7.2 Log-Structured Merge (LSM) Trees¶
Relational databases traditionally use B-Trees (where you overwrite data exactly where it lives on disk). Because SSDs physically degrade when you overwrite the exact same sectors repeatedly, and random writes are slow, modern NoSQL and Vector databases (like Milvus and Pinecone) adapt LSM-Trees (Log-Structured Merge-Trees) for their scalar data and segment logistics.
The Write Path (Append-Only)¶
In an LSM architecture, data is never updated in place. When a new vector is inserted, it is simply appended to the very end of an active file. Appending to the end of a file is the absolute fastest operation a hard drive can perform.
flowchart TD
subgraph RAM [Fast Memory]
MemTable["MemTable<br/>Active In-Memory Segment"]
end
subgraph SSD [NVMe Disk Storage]
direction TB
L0["Level 0 Files<br/>Small, Fresh Flushes"]
L1["Level 1 Files<br/>Medium Merged Segments"]
L2["Level 2 Files<br/>Massive Historical Segments"]
end
Client[Client Insert] --> |Append to| MemTable
MemTable -. "When Full (e.g., 64MB)" .-> |Flush to Disk| L0
L0 -. "Background Compaction thread" .-> L1
L1 -. "Background Compaction thread" .-> L2
style RAM fill:#e8f5e9,stroke:#4caf50
style SSD fill:#eceff1,stroke:#607d8b
Compaction: The Necessary Evil¶
If you just kept appending vectors forever, you'd end up with 100,000 tiny files. Your read latency would skyrocket because you'd have to search every single file. To fix this, a background thread constantly runs Compaction. It grabs ten small 60MB segments (Level 0 files), sorts them, merges them together, mathematically rebuilds a new HNSW graph for the combined dataset, and saves it as a brand new 600MB Level 1 segment. This uses heavy CPU, but keeps the disk organized for fast reads.
7.3 Columnar Layouts for Vector Math¶
If you read an entire record (Vector + Metadata) from disk sequentially:
This is a Row-based storage format.If your query engine needs to execute math on the vectors, it has to load the author and date strings into the CPU cache alongside the floats. This pollutes the microscopic incredibly fast L1 CPU caches with garbage text data that the math engine doesn't need, slowing down AVX operations.
Databases like LanceDB use Columnar Storage. They physically store all vectors clustered together in one file block, all authors in another block, and all dates in another. During a pure math search, the CPU simply blasts through the tightly-packed block of contiguous vectors with zero cache pollution.

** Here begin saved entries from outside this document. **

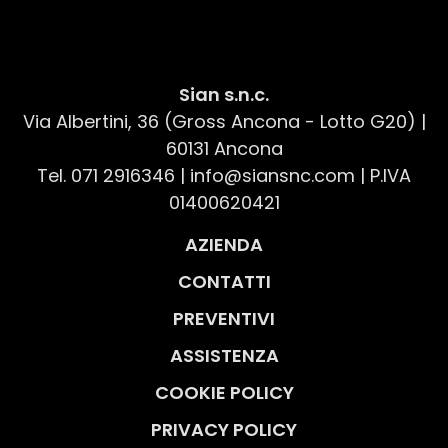
Sian s.n.c.
Via Albertini, 36 (Gross Ancona - Lotto G20) |
60131 Ancona
Tel. 071 2916346
|
info@siansnc.com
| P.IVA
01400620421
AZIENDA
CONTATTI
PREVENTIVI
ASSISTENZA
COOKIE POLICY
PRIVACY POLICY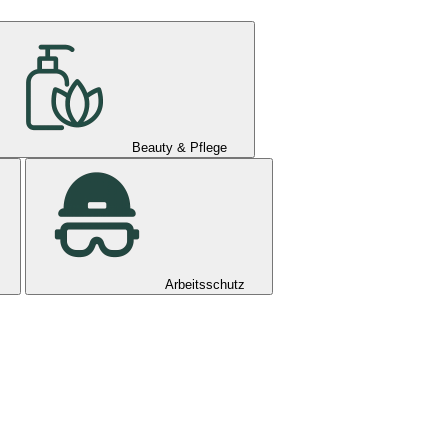
Beauty & Pflege
Arbeitsschutz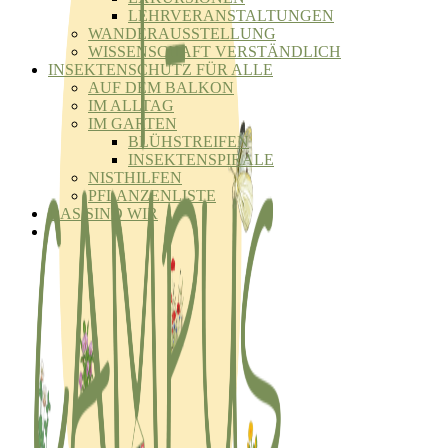
LEHRVERANSTALTUNGEN
WANDERAUSSTELLUNG
WISSENSCHAFT VERSTÄNDLICH
INSEKTENSCHUTZ FÜR ALLE
AUF DEM BALKON
IM ALLTAG
IM GARTEN
BLÜHSTREIFEN
INSEKTENSPIRALE
NISTHILFEN
PFLANZENLISTE
DAS SIND WIR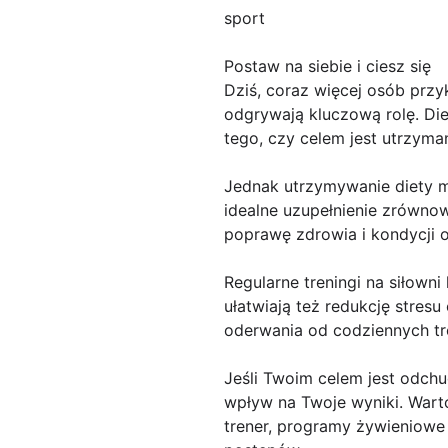
sport
Postaw na siebie i ciesz się
Dziś, coraz więcej osób przy
odgrywają kluczową rolę. Die
tego, czy celem jest utrzym
Jednak utrzymywanie diety mo
idealne uzupełnienie zrównow
poprawę zdrowia i kondycji o
Regularne treningi na siłowni
ułatwiają też redukcję stresu 
oderwania od codziennych tr
Jeśli Twoim celem jest odch
wpływ na Twoje wyniki. Wart
trener, programy żywieniowe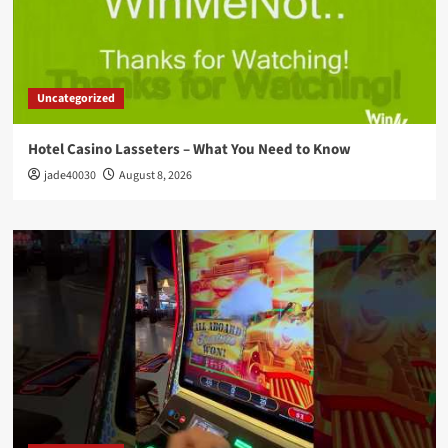
Uncategorized
Hotel Casino Lasseters – What You Need to Know
jade40030
August 8, 2026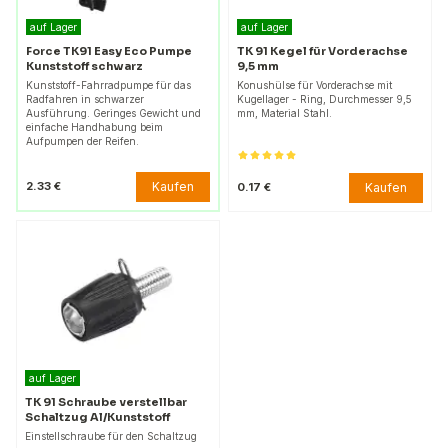
auf Lager
auf Lager
Force TK91 Easy Eco Pumpe
TK 91 Kegel für Vorderachse
Kunststoff schwarz
9,5 mm
Kunststoff-Fahrradpumpe für das
Konushülse für Vorderachse mit
Radfahren in schwarzer
Kugellager - Ring, Durchmesser 9,5
Ausführung. Geringes Gewicht und
mm, Material Stahl.
einfache Handhabung beim
Aufpumpen der Reifen.
Kaufen
2.33 €
Kaufen
0.17 €
auf Lager
TK 91 Schraube verstellbar
Schaltzug Al/Kunststoff
Einstellschraube für den Schaltzug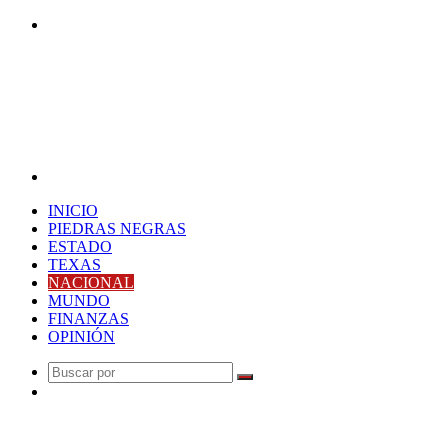
Buscar
por
Menú
INICIO
PIEDRAS NEGRAS
ESTADO
TEXAS
NACIONAL
MUNDO
FINANZAS
OPINIÓN
Buscar
Publicación
por
al
Última Hora
azar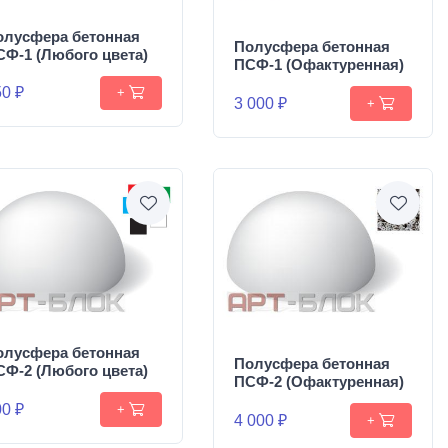
олусфера бетонная
Полусфера бетонная
СФ-1 (Любого цвета)
ПСФ-1 (Офактуренная)
0 ₽
+
3 000 ₽
+
олусфера бетонная
Полусфера бетонная
СФ-2 (Любого цвета)
ПСФ-2 (Офактуренная)
0 ₽
+
4 000 ₽
+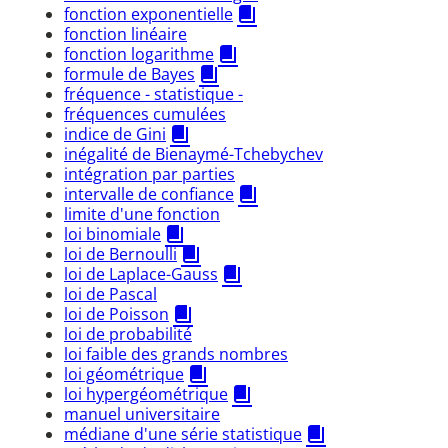
fonction exponentielle
fonction linéaire
fonction logarithme
formule de Bayes
fréquence - statistique -
fréquences cumulées
indice de Gini
inégalité de Bienaymé-Tchebychev
intégration par parties
intervalle de confiance
limite d'une fonction
loi binomiale
loi de Bernoulli
loi de Laplace-Gauss
loi de Pascal
loi de Poisson
loi de probabilité
loi faible des grands nombres
loi géométrique
loi hypergéométrique
manuel universitaire
médiane d'une série statistique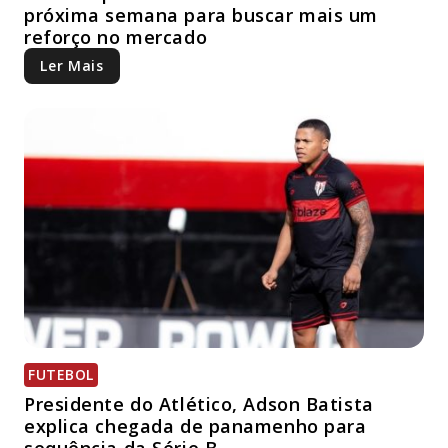
próxima semana para buscar mais um
reforço no mercado
Ler Mais
FUTEBOL
Presidente do Atlético, Adson Batista
explica chegada de panamenho para
sequência da Série B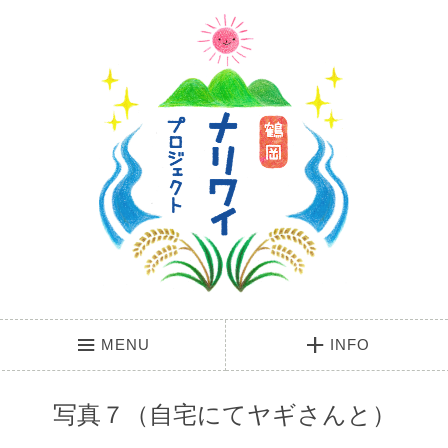
MENU
INFO
写真７（自宅にてヤギさんと）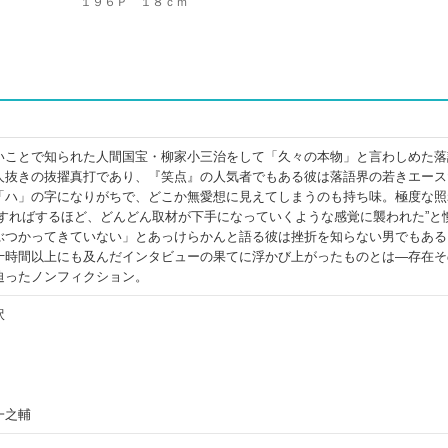
１９６Ｐ １８ｃｍ
いことで知られた人間国宝・柳家小三治をして「久々の本物」と言わしめた落
人抜きの抜擢真打であり、『笑点』の人気者でもある彼は落語界の若きエース
「ハ」の字になりがちで、どこか無愛想に見えてしまうのも持ち味。極度な照
をすればするほど、どんどん取材が下手になっていくような感覚に襲われた”と
ぶつかってきていない」とあっけらかんと語る彼は挫折を知らない男でもある
十時間以上にも及んだインタビューの果てに浮かび上がったものとは―存在そ
迫ったノンフィクション。
訳
一之輔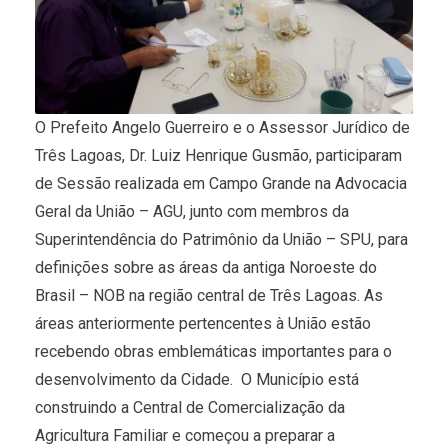
O Prefeito Angelo Guerreiro e o Assessor Jurídico de
Três Lagoas, Dr. Luiz Henrique Gusmão, participaram
de Sessão realizada em Campo Grande na Advocacia
Geral da União – AGU, junto com membros da
Superintendência do Patrimônio da União – SPU, para
definições sobre as áreas da antiga Noroeste do
Brasil – NOB na região central de Três Lagoas. As
áreas anteriormente pertencentes à União estão
recebendo obras emblemáticas importantes para o
desenvolvimento da Cidade. O Município está
construindo a Central de Comercialização da
Agricultura Familiar e começou a preparar a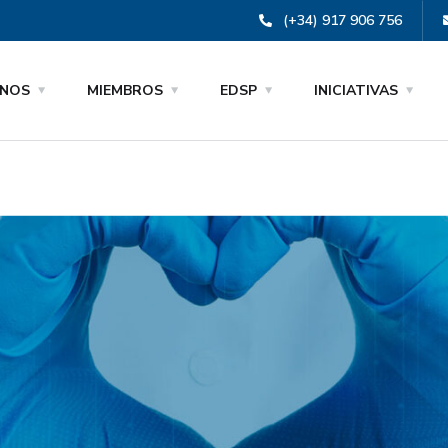
(+34) 917 906 756
NOS
MIEMBROS
EDSP
INICIATIVAS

Assignment: Build a Segmented File Store Layer¶
In Chapter 6, you built a WAL to protect an isolated, in-memory hash map. In reality, memory maps cannot grow forever. In this assignment, you will implement an LSM-style flush mechanism that "Seals" a segment and writes it to an immutable binary file.
Goal¶
Modify your MiniVectorDB to flush vectors from active memory into a .segment binary file when the RAM reaches a certain target threshold.
#include <fstream>
#include <iostream>
#include <vector>
constexpr size_t THRESHOLD = 1000; // Vectors per segment
class SegmentManager {
private:
std::unordered_map<size_t, Record> active_memory;
int segment_counter = 0;
public:
void insert(size_t id, const Record& r) {
active_memory[id] = r;
// 1. Check if we breached the RAM threshold
if (active_memory.size() >= THRESHOLD) {
flush_to_disk();
}
}
// YOUR EXERCISE: Implement this function!
void flush_to_disk() {
std::string filename = "segment_" + std::to_string(segment_counter++) + ".bin";
std::ofstream outfile(filename, std::ios::binary);
// 2. Iterate through `active_memory`
// 3. Serialize the `id` and `vector` bytes into the binary file
// 4. Clear `active_memory` so RAM usage drops back to 0.
/* Write your serialization code here */
outfile.close();
std::cout << "Sealed Segment: " << filename << std::endl;
}
// Further thinking: Now that data is on disk, how does your `search()`
// function need to change? (Hint: mmap or file streams).
};
References¶
- O'Neil, P., et al. (1996). The Log-Structured Merge-Tree (LSM-Tree). Acta Informatica.
- LanceDB. Lance Columnar Format Overview.